▶ _Problem details_
Reproduce the lines from the one containing "函数用于将一个可遍历的数据对象(如列表、元组或字符串)组合为一个索引序列，同时列出数据和数据下标，一般用在 for 循环当中。" up to and including the one containing "以下展示了使用 enumerate() 方法的实例：", with no other text.

▶ _Data supplied_
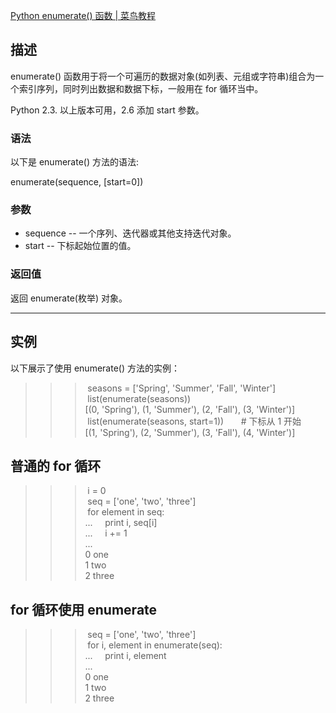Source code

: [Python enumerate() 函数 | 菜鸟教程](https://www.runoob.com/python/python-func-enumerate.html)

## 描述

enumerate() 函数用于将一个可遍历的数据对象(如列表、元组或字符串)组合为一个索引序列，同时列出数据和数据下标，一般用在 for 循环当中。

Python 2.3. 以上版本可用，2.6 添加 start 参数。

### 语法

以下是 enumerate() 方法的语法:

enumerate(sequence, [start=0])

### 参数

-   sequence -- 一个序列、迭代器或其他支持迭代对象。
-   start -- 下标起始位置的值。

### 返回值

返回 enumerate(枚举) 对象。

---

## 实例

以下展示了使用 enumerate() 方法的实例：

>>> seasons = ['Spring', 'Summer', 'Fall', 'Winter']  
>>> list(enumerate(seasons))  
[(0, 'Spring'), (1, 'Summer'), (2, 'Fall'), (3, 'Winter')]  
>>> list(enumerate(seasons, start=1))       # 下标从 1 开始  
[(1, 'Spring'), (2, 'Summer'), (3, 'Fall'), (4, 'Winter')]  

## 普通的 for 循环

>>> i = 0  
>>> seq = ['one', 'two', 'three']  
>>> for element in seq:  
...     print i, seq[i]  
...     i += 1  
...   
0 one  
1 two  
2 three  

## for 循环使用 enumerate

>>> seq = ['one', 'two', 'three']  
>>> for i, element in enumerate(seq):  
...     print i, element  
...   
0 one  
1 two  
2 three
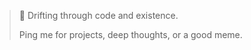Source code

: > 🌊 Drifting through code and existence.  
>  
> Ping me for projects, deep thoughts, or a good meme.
...
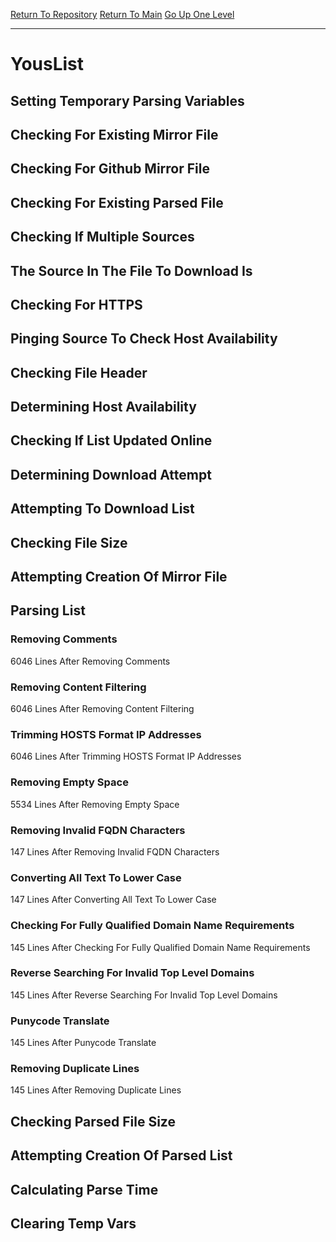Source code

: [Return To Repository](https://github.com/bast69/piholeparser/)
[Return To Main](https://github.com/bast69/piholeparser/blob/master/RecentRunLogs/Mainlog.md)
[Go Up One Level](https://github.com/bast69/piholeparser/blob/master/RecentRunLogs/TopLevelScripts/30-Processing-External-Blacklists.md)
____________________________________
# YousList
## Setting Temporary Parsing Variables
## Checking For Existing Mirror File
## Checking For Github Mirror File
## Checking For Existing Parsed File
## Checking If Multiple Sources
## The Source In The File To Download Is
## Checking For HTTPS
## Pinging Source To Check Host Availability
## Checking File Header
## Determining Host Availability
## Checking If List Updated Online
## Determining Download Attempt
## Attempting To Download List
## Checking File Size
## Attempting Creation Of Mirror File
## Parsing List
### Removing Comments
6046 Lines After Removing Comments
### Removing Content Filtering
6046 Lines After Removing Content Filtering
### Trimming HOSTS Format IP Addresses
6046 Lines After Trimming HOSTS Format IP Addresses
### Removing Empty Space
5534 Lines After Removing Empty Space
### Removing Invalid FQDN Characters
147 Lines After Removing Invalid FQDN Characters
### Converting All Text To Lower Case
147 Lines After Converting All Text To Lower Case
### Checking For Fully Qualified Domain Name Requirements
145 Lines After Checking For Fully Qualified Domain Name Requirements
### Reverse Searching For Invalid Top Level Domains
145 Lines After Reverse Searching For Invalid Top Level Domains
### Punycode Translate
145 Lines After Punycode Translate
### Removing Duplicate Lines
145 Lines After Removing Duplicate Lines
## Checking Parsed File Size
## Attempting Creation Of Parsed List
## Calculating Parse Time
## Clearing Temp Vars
...
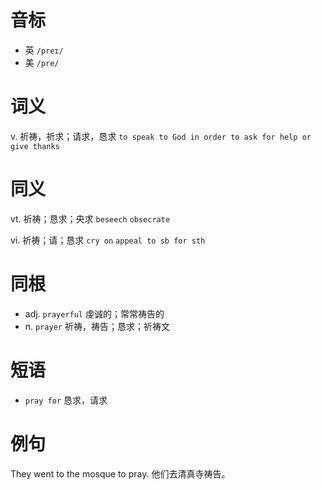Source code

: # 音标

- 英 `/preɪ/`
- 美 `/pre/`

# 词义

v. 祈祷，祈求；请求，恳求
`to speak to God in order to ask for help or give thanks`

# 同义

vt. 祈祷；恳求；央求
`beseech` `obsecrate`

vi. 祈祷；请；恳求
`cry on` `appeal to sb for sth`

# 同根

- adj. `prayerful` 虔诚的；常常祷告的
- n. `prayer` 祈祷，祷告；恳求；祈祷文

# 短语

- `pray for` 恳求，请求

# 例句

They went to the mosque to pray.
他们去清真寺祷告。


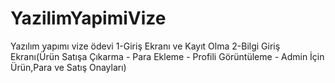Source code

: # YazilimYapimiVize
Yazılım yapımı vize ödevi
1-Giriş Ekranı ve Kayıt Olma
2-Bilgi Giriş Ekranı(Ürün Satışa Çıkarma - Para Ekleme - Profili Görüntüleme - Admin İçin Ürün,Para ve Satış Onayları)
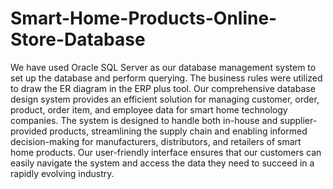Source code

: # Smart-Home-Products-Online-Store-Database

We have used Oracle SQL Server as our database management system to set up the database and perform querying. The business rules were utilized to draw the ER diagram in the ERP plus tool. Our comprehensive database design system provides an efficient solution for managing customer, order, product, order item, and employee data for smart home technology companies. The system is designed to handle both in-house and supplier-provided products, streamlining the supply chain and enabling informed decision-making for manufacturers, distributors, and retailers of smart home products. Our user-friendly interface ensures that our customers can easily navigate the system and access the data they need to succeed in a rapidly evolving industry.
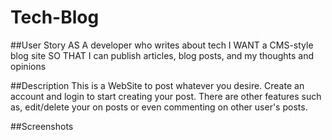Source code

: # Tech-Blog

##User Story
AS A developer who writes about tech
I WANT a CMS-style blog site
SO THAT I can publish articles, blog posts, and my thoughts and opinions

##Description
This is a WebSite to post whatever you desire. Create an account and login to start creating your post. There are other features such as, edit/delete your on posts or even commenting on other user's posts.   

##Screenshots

▶ _Response_
enumerate() 函数用于将一个可遍历的数据对象(如列表、元组或字符串)组合为一个索引序列，同时列出数据和数据下标，一般用在 for 循环当中。

Python 2.3. 以上版本可用，2.6 添加 start 参数。

### 语法

以下是 enumerate() 方法的语法:

enumerate(sequence, [start=0])

### 参数

-   sequence -- 一个序列、迭代器或其他支持迭代对象。
-   start -- 下标起始位置的值。

### 返回值

返回 enumerate(枚举) 对象。

---

## 实例

以下展示了使用 enumerate() 方法的实例：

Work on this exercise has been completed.